在一种实施方式中,在第二子电池中,层的砷含量处于23%与33%之间,并且层的铟含量处于52%与63%之间。
在另一实施方式中,第二子电池中的层的砷含量处于24%与33%之间,并且层的铟含量处于52%与61%之间。
在一种扩展方案中,第二子电池的层至少部分地p掺杂以掺杂剂Zn或C或Mg,或者至少部分地n掺杂以掺杂剂Si或Te或Se。
在另一扩展方案中,第二子电池的层不仅构成n掺杂的发射极,而且构成p掺杂的基极。
在一种实施方式中,掺杂剂浓度至少在第二子电池的层的一部分上朝第三子电池的方向增大超过1×1017/cm3。
在另一实施方式中,第二子电池的层的至少一部分构成第二子电池的发射极的至少一部分,并且掺杂剂浓度在此小于5×1017/cm3。

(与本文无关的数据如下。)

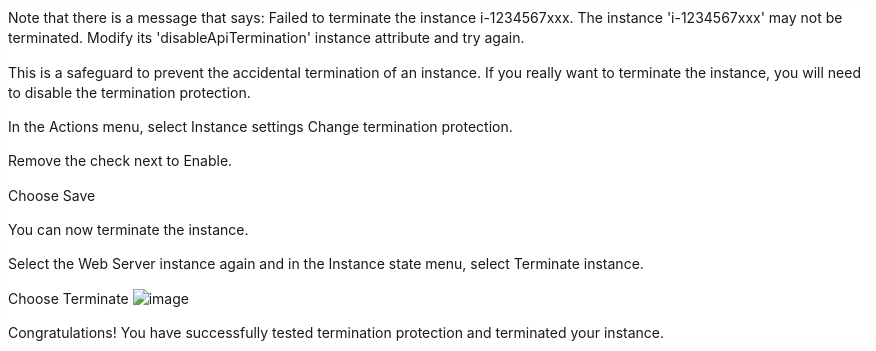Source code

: Note that there is a message that says: Failed to terminate the instance i-1234567xxx. The instance 'i-1234567xxx' may not be terminated. Modify its 'disableApiTermination' instance attribute and try again.

This is a safeguard to prevent the accidental termination of an instance. If you really want to terminate the instance, you will need to disable the termination protection.

In the Actions  menu, select Instance settings  Change termination protection. 

Remove the check next to  Enable. 

Choose Save

You can now terminate the instance. 

Select the Web Server instance again and in the Instance state  menu, select Terminate instance.

Choose Terminate
![image](https://github.com/Tch-22zero5/AWS-Projects/assets/140101993/cb501430-6b08-4b1a-bcbb-31d62c2cc53f)

Congratulations! You have successfully tested termination protection and terminated your instance.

在一种扩展方案中,第二子电池构造为所谓的均质子电池(Homo-Teilzelle),或者所有子电池构造为均质子电池——即相应的子电池的发射极层和基极层在具有优选相同的化学计量的化合物中具有相同数量的元素。
在另一扩展方案中,子电池的最上层(在此即发射极层)构造为n层。优选地,发射极层总是在基极层上方。在一种扩展方案中,在发射极层与基极层之间尤其未构造有本征层。

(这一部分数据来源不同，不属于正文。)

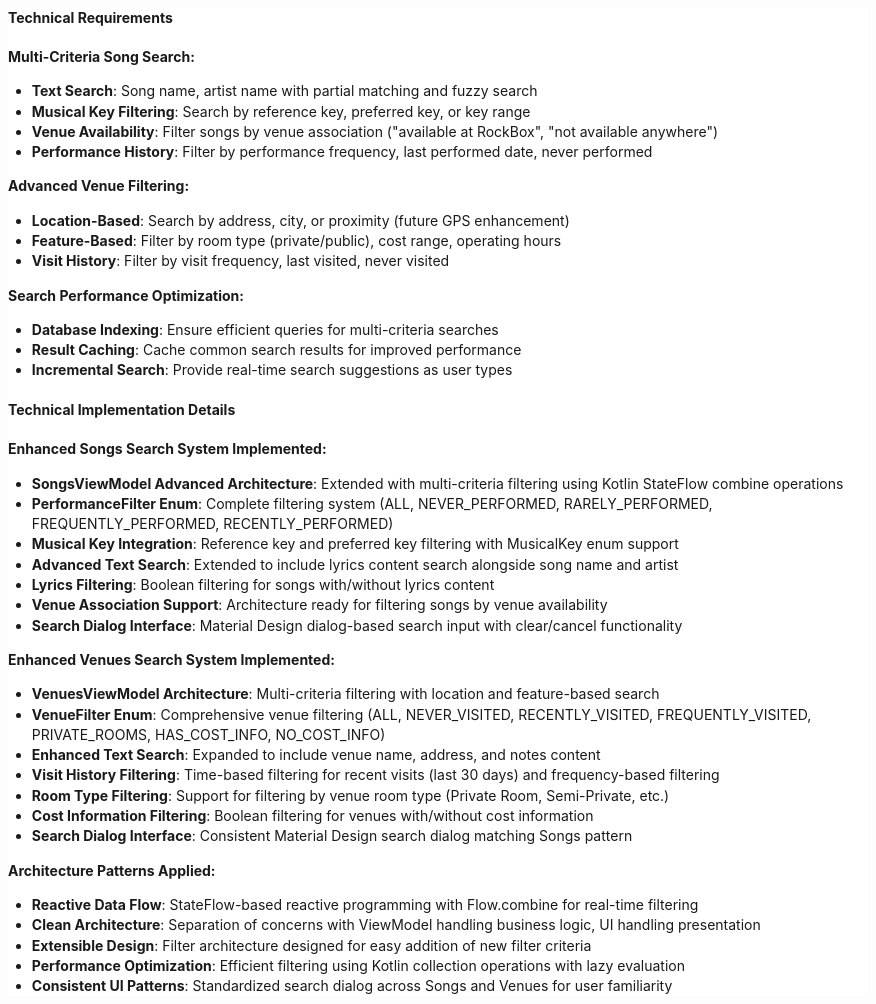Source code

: #### Technical Requirements
**Multi-Criteria Song Search:**
- **Text Search**: Song name, artist name with partial matching and fuzzy search
- **Musical Key Filtering**: Search by reference key, preferred key, or key range
- **Venue Availability**: Filter songs by venue association ("available at RockBox", "not available anywhere")
- **Performance History**: Filter by performance frequency, last performed date, never performed

**Advanced Venue Filtering:**
- **Location-Based**: Search by address, city, or proximity (future GPS enhancement)
- **Feature-Based**: Filter by room type (private/public), cost range, operating hours
- **Visit History**: Filter by visit frequency, last visited, never visited

**Search Performance Optimization:**
- **Database Indexing**: Ensure efficient queries for multi-criteria searches
- **Result Caching**: Cache common search results for improved performance
- **Incremental Search**: Provide real-time search suggestions as user types

#### Technical Implementation Details
**Enhanced Songs Search System Implemented:**
- **SongsViewModel Advanced Architecture**: Extended with multi-criteria filtering using Kotlin StateFlow combine operations
- **PerformanceFilter Enum**: Complete filtering system (ALL, NEVER_PERFORMED, RARELY_PERFORMED, FREQUENTLY_PERFORMED, RECENTLY_PERFORMED)
- **Musical Key Integration**: Reference key and preferred key filtering with MusicalKey enum support
- **Advanced Text Search**: Extended to include lyrics content search alongside song name and artist
- **Lyrics Filtering**: Boolean filtering for songs with/without lyrics content
- **Venue Association Support**: Architecture ready for filtering songs by venue availability
- **Search Dialog Interface**: Material Design dialog-based search input with clear/cancel functionality

**Enhanced Venues Search System Implemented:**
- **VenuesViewModel Architecture**: Multi-criteria filtering with location and feature-based search
- **VenueFilter Enum**: Comprehensive venue filtering (ALL, NEVER_VISITED, RECENTLY_VISITED, FREQUENTLY_VISITED, PRIVATE_ROOMS, HAS_COST_INFO, NO_COST_INFO)
- **Enhanced Text Search**: Expanded to include venue name, address, and notes content
- **Visit History Filtering**: Time-based filtering for recent visits (last 30 days) and frequency-based filtering
- **Room Type Filtering**: Support for filtering by venue room type (Private Room, Semi-Private, etc.)
- **Cost Information Filtering**: Boolean filtering for venues with/without cost information
- **Search Dialog Interface**: Consistent Material Design search dialog matching Songs pattern

**Architecture Patterns Applied:**
- **Reactive Data Flow**: StateFlow-based reactive programming with Flow.combine for real-time filtering
- **Clean Architecture**: Separation of concerns with ViewModel handling business logic, UI handling presentation
- **Extensible Design**: Filter architecture designed for easy addition of new filter criteria
- **Performance Optimization**: Efficient filtering using Kotlin collection operations with lazy evaluation
- **Consistent UI Patterns**: Standardized search dialog across Songs and Venues for user familiarity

在一种扩展方案中,在第二子电池的层上方并且在第一子电池下方布置有由至少具有元素GaInP的化合物制成的钝化层。换句话说,钝化层构造在第一子电池与第二子电池之间。
在另一扩展方案中,在第二子电池的层下方并且在变质的缓冲层上方布置有由至少具有元素GaInP的化合物制成的钝化层。
在一种实施方式中,第二子电池和/或其他子电池不具有多结量子阱(Quantentopf)结构。
附图说明
以下参照附图进一步阐述本发明。在此,以相同的名称标记相同类型的部分。所示的实施方式是极其示意性的——即距离以及横向和竖直延伸不成比例并且彼此之间不具有可推导的几何关系,除非另有说明。附图示出:
图1示出四结太阳能电池的第一实施方式的层结构;
图2示出四结太阳能电池的第二实施方式的层结构;
图3示出四结太阳能电池的第三实施方式的层结构;
图4示出四结太阳能电池的第四实施方式的层结构;
图5示出四结太阳能电池的第五实施方式的层结构。
具体实施方式
图1的图示示出四结太阳能电池的第一实施方式,该四结太阳能电池在位于下方的第二子电池SC2上具有最上方的第一子电池SC1。
在第一子电池SC1和第二子电池SC2之间构造有上部的隧道二极管OTD。
在第二子电池SC2下方布置有第三子电池SC3。在第二子电池SC2和第三子电池SC3之间构造有中部的隧道二极管MTD。
在第三子电池SC3下方布置有第四子电池SC4。在第三子电池SC3和第四子电池SC4之间构造有中部的隧道二极管MTD。
在第三子电池SC3和中部的隧道二极管MTD之间布置有变质的缓冲层MP。
图2的图示示出四结太阳能电池的第二实施方式。以下仅阐述与第一实施方式的区别。
在第三子电池SC3和第四子电池SC4之间构造有下部的隧道二极管UTD,其中,变质的缓冲层MP现在布置在下部的隧道二极管UTD与第四子电池之间。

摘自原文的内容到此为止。